**TASK DESCRIPTION:**
Render the data from the line containing "Καθημερινότητα" through the last line of the data as a Markdown table with the columns No. and Line text. Give each line its own numbered row, skip blank lines, and leave the pictures out.
++++
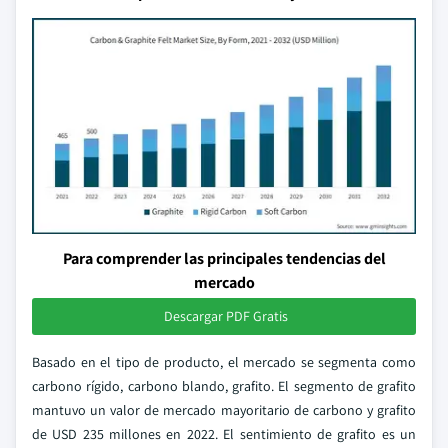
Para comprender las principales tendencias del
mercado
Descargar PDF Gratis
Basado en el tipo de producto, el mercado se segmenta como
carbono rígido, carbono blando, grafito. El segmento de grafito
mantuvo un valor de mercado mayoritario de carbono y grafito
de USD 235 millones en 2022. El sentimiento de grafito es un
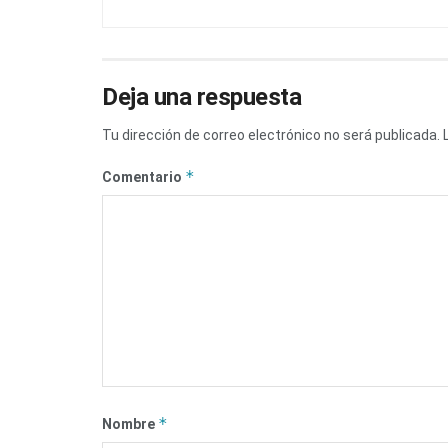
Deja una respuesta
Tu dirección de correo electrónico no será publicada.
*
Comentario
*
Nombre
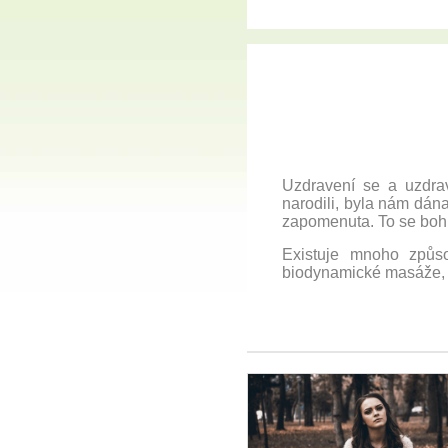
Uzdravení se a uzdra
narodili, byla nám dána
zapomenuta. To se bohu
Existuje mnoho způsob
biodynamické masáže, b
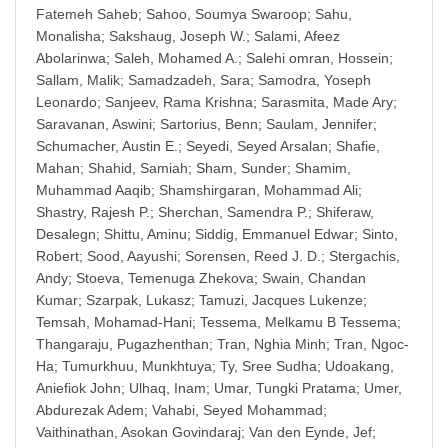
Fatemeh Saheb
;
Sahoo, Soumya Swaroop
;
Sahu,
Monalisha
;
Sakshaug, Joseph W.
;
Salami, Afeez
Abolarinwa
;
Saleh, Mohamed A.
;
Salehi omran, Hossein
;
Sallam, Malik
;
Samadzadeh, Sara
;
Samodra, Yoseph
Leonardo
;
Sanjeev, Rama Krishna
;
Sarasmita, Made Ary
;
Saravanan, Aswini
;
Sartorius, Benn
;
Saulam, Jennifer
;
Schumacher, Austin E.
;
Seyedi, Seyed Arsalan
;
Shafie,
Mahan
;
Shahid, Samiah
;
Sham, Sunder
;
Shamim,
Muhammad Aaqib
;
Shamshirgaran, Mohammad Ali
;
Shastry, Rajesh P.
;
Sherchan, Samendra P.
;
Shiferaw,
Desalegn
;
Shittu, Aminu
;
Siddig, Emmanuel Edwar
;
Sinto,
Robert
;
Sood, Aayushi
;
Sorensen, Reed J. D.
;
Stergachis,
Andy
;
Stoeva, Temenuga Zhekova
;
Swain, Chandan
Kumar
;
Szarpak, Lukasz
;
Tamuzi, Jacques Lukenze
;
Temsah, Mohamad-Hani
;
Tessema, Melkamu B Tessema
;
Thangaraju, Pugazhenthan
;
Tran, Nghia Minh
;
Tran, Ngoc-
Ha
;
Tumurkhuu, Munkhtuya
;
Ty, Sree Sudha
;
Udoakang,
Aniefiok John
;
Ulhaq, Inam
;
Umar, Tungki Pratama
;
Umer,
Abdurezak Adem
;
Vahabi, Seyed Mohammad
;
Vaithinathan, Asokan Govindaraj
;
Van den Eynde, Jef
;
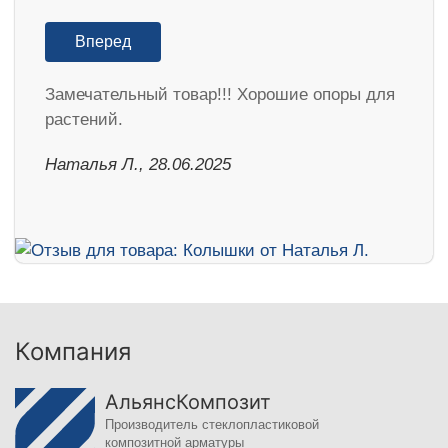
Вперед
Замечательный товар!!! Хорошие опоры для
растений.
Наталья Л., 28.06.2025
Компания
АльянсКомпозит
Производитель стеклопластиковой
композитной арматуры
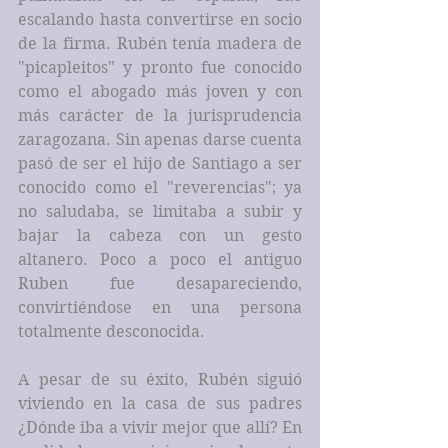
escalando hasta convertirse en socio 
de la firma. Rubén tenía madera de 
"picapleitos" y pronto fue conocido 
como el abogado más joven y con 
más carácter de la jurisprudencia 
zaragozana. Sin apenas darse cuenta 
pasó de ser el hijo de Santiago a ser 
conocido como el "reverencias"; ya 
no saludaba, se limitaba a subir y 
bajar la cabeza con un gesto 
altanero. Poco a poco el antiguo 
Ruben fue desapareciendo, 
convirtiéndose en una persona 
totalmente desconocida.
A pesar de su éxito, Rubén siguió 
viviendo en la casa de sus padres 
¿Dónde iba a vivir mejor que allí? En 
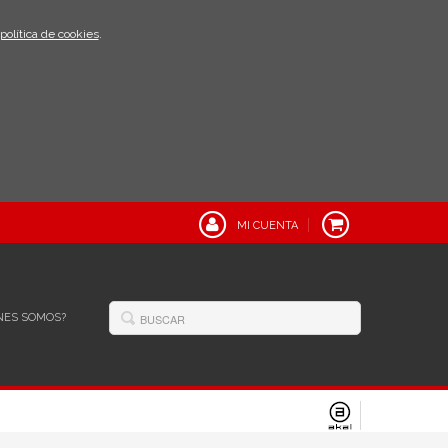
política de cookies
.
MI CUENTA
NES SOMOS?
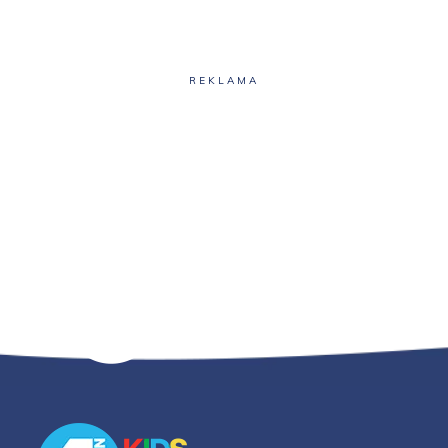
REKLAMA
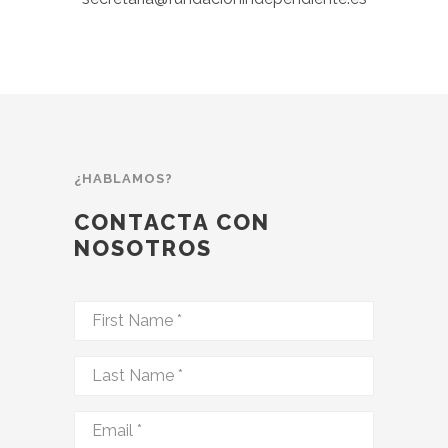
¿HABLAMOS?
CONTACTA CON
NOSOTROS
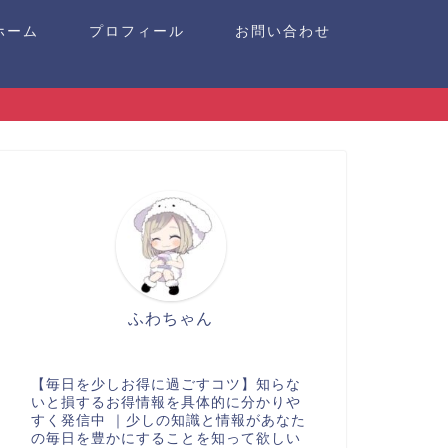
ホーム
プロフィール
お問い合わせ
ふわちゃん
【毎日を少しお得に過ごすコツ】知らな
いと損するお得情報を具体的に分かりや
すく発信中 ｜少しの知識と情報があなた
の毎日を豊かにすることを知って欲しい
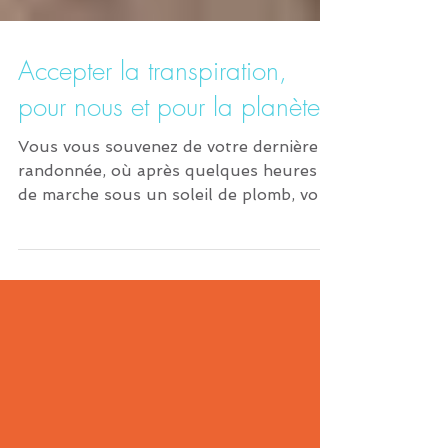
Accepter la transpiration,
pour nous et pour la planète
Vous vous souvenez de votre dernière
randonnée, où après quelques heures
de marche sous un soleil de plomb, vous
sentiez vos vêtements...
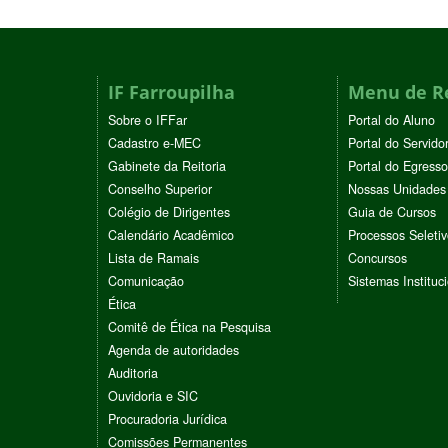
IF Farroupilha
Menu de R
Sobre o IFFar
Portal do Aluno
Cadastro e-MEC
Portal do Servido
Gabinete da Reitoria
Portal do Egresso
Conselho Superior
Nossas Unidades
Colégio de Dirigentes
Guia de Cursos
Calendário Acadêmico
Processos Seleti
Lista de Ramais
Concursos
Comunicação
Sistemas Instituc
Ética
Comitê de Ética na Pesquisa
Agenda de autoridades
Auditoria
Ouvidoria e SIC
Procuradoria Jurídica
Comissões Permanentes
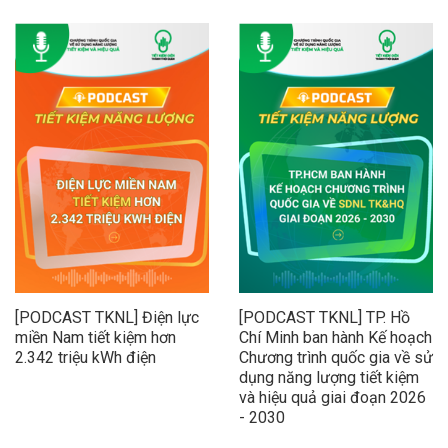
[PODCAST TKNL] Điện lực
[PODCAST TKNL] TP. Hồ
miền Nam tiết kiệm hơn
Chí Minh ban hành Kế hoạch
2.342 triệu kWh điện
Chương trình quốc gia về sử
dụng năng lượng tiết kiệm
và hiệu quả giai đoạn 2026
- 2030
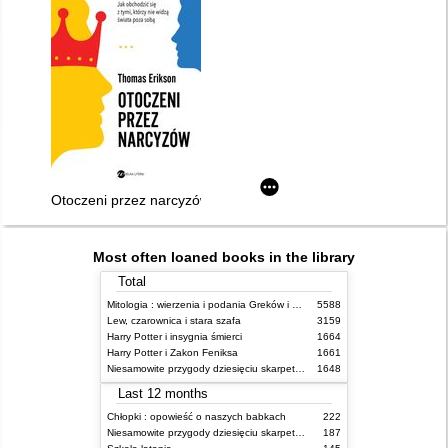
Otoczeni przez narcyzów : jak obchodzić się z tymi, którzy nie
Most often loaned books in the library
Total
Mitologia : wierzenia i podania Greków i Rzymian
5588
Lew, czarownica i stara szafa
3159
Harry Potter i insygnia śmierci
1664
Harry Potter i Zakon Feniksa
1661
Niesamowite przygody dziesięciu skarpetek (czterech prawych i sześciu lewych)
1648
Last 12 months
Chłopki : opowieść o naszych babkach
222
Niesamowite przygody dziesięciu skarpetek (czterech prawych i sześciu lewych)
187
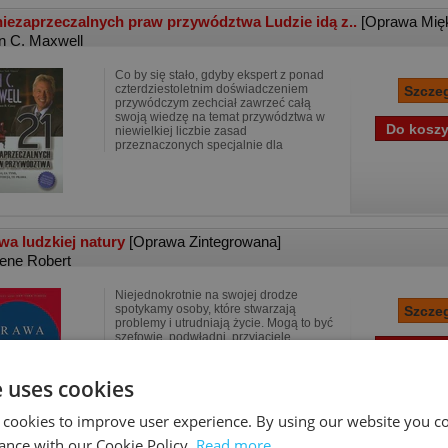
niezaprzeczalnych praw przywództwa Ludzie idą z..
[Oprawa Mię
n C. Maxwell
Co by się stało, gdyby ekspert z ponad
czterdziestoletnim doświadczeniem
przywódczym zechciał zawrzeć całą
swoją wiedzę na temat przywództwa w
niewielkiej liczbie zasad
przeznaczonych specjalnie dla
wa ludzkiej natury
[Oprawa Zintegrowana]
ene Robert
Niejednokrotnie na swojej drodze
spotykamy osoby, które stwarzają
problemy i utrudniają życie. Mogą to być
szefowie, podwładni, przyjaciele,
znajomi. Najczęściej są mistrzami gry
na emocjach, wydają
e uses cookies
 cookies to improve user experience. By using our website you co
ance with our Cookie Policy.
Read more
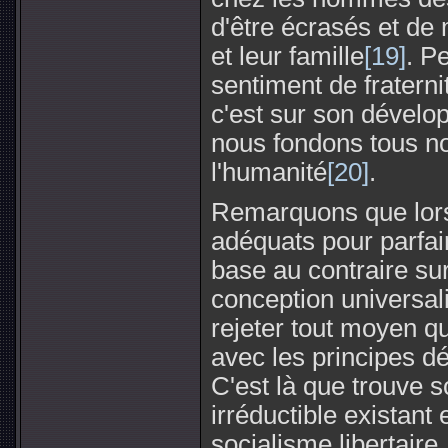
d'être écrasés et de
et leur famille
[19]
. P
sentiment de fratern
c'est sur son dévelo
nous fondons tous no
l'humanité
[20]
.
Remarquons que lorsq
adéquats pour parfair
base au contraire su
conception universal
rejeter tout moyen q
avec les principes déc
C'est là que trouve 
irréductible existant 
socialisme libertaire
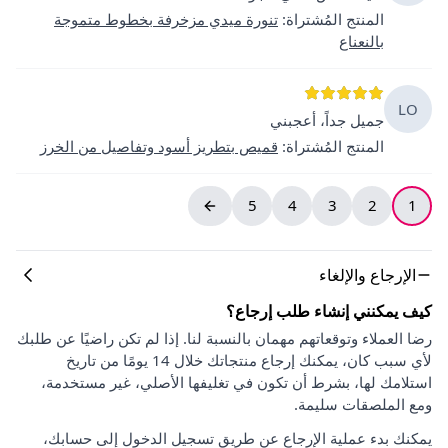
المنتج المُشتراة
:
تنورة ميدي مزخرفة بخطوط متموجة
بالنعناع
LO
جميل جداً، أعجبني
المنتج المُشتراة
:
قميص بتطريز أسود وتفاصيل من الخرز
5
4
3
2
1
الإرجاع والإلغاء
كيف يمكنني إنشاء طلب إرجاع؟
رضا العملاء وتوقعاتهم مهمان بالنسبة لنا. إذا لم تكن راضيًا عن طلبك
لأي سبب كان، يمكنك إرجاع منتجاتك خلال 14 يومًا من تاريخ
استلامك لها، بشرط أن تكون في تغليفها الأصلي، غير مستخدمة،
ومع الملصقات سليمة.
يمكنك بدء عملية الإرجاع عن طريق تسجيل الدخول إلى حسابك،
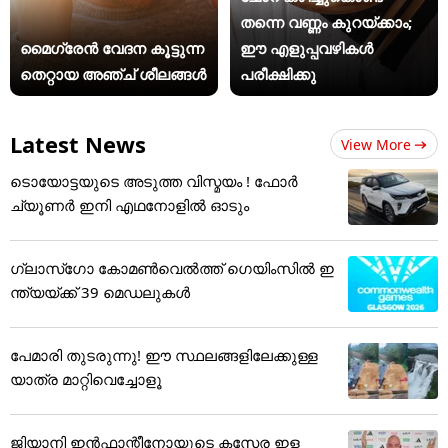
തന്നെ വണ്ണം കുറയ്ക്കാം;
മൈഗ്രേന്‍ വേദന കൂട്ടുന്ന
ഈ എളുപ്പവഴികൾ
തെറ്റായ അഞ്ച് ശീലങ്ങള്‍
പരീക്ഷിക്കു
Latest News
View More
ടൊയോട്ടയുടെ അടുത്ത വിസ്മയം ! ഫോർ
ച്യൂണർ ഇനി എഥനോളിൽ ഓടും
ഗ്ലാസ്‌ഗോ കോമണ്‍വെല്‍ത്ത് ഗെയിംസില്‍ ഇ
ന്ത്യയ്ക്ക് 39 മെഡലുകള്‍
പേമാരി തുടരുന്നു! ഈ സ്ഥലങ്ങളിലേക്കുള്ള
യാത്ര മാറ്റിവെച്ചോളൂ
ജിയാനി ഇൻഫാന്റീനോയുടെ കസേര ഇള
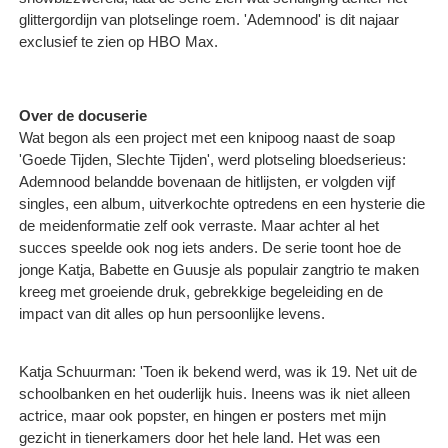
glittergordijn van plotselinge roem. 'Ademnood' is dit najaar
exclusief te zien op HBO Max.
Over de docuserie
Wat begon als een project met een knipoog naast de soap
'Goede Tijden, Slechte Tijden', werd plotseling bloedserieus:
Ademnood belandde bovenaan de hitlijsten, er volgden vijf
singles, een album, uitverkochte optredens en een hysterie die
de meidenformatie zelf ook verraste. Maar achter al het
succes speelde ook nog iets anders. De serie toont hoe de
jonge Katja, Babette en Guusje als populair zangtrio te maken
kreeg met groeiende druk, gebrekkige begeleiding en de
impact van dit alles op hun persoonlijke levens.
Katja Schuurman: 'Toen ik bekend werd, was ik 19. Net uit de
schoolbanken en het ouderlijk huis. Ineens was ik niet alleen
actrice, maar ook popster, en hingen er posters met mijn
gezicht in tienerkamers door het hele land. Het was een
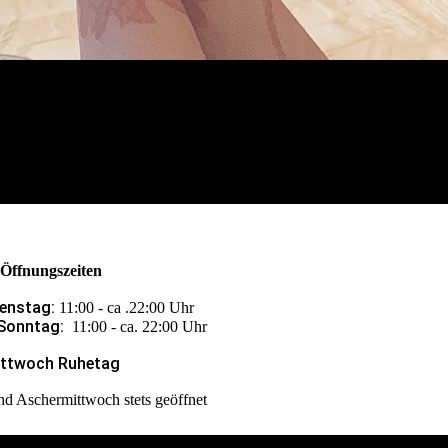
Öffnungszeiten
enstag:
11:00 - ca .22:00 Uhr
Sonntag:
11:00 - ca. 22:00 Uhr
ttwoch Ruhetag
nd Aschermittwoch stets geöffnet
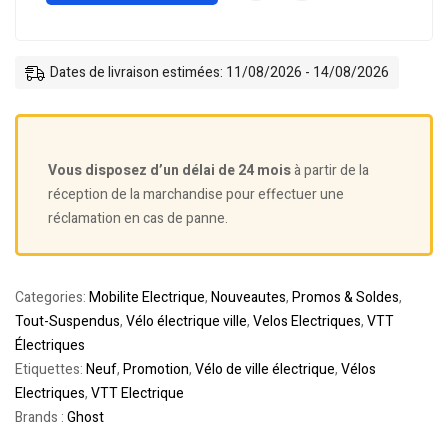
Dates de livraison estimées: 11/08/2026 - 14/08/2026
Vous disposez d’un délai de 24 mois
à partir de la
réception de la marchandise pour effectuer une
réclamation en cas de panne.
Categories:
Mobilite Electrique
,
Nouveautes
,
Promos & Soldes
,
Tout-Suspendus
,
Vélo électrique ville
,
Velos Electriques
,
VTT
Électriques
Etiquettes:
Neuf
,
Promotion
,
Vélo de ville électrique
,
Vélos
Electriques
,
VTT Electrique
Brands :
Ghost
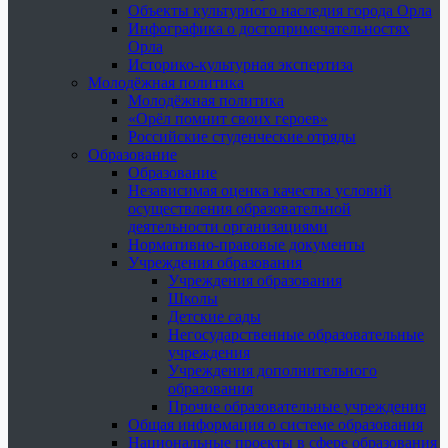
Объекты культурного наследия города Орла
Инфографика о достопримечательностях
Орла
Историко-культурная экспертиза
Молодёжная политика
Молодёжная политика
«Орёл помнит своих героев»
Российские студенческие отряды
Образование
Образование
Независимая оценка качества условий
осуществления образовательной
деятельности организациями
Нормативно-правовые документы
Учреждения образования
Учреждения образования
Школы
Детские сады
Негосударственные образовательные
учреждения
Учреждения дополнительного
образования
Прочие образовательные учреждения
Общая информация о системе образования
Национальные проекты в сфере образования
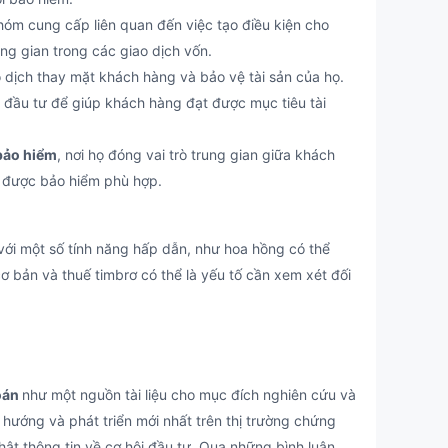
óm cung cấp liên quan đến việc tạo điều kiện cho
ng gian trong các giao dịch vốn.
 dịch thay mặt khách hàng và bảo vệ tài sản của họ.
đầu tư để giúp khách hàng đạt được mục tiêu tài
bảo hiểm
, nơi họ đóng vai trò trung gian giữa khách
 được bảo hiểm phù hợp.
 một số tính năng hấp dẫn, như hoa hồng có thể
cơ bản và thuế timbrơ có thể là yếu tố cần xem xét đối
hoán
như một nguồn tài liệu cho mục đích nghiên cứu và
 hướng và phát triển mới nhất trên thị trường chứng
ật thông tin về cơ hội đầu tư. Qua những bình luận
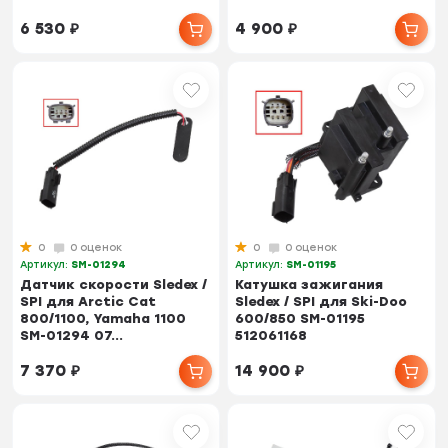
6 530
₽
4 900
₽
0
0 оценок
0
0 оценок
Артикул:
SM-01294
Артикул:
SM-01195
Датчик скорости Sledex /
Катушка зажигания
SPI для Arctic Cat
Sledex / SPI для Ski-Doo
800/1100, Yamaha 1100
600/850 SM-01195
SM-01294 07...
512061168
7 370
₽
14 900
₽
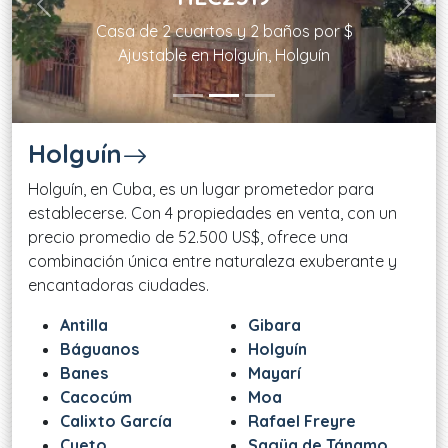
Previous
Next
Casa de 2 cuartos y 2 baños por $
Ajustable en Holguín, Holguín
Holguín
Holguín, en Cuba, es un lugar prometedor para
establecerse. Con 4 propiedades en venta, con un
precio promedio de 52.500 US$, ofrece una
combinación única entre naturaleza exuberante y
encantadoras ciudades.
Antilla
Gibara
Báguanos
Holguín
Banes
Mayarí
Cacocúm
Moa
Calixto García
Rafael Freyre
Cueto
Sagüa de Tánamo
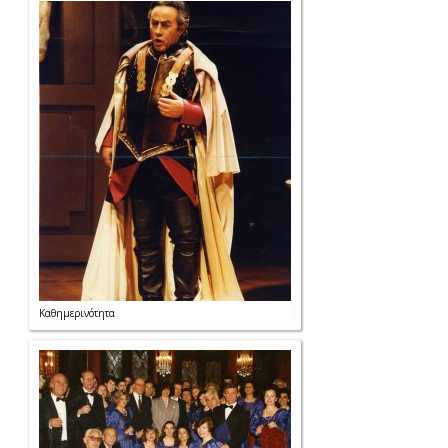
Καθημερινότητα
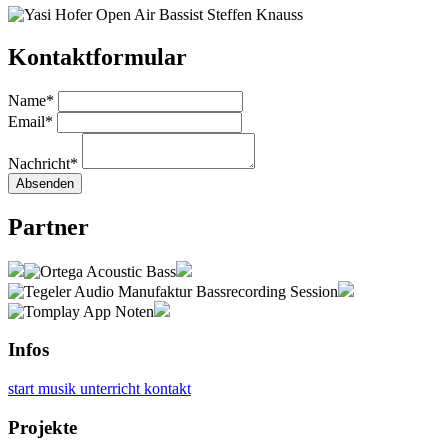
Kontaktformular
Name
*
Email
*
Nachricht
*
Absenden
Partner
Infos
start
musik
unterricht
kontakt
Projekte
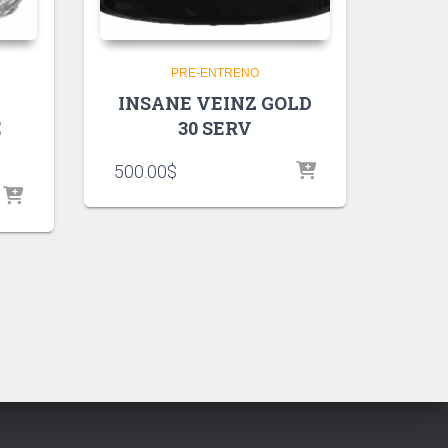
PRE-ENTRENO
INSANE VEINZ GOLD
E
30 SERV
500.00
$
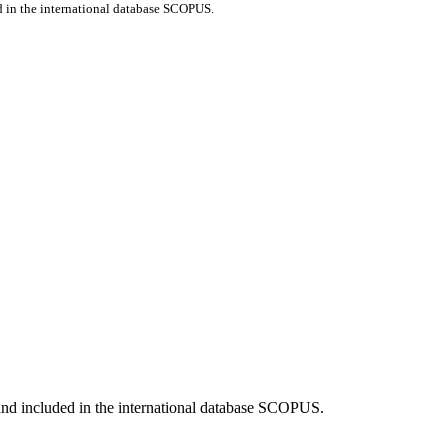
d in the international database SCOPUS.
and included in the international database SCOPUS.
++++
**SOLUTION:**
| No. | Line text |
|---|---|
| 1 | Καθημερινότητα |
| 2 | Kontaktformular |
| 3 | Name |
| 4 | * |
| 5 | Email |
| 6 | * |
| 7 | Nachricht |
| 8 | * |
| 9 | Absenden |
| 10 | Partner |
| 11 | Infos |
| 12 | start |
| 13 | musik |
| 14 | unterricht |
| 15 | kontakt |
| 16 | Projekte |
| 17 | PRE-ENTRENO |
| 18 | INSANE VEINZ GOLD |
| 19 | E |
| 20 | 30 SERV |
| 21 | 500.00 |
| 22 | $ |
| 23 | d in the international database SCOPUS. |
| 24 | and included in the international database SCOPUS. |